◆ Rows taken from a dataset:
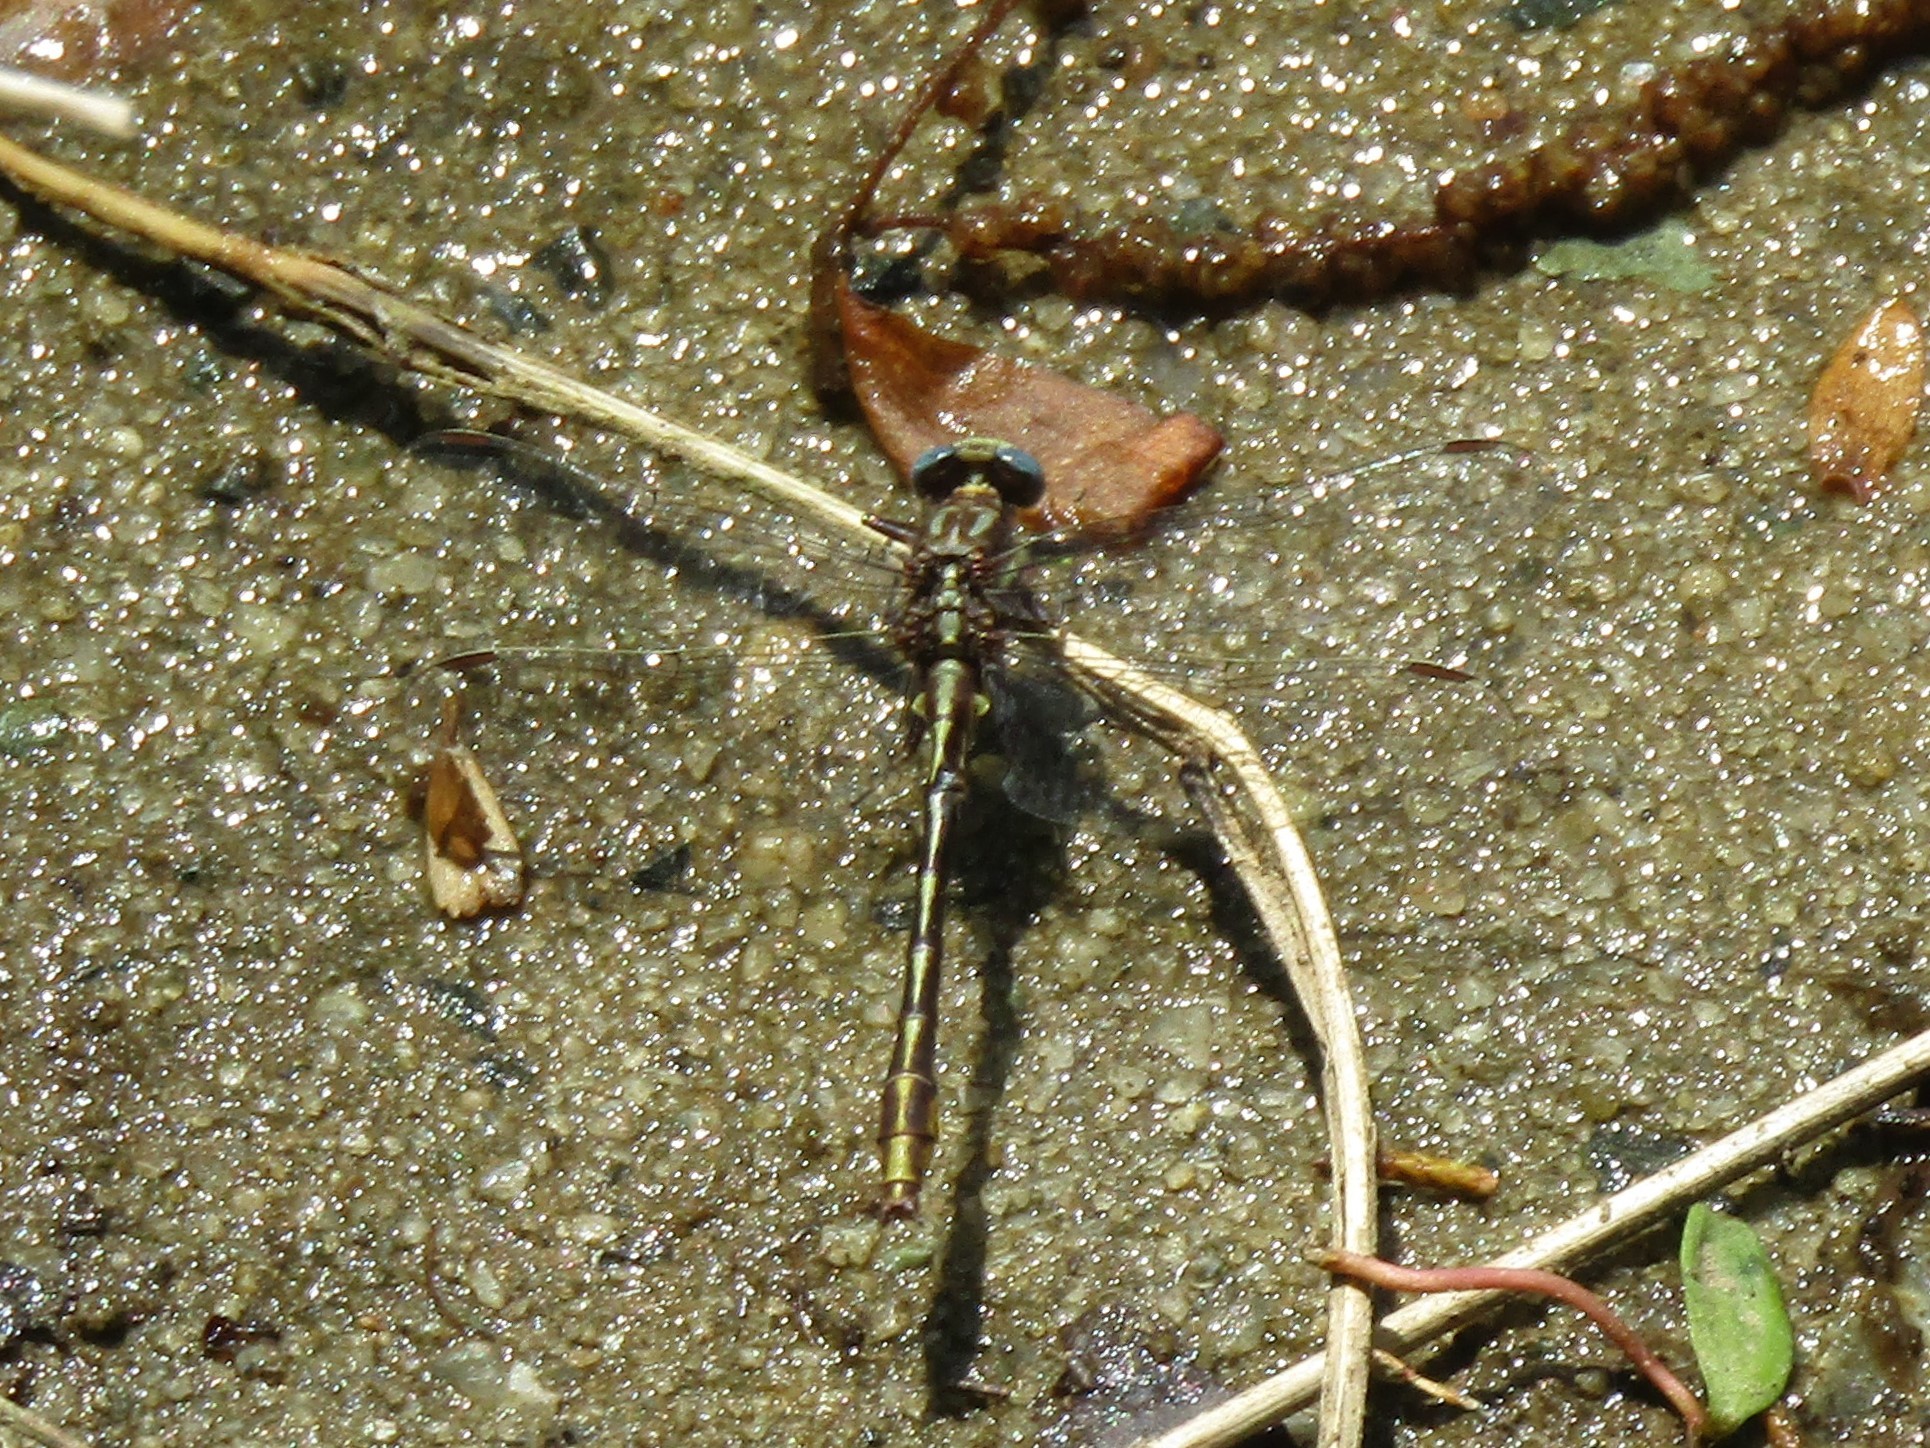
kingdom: Animalia
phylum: Arthropoda
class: Insecta
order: Odonata
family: Gomphidae
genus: Phanogomphus
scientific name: Phanogomphus exilis
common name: Lancet clubtail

◆ Your objective: Pull out every line of the data above word for word, and leave the pictures out of your answer.

◆ Full solution:
kingdom: Animalia
phylum: Arthropoda
class: Insecta
order: Odonata
family: Gomphidae
genus: Phanogomphus
scientific name: Phanogomphus exilis
common name: Lancet clubtail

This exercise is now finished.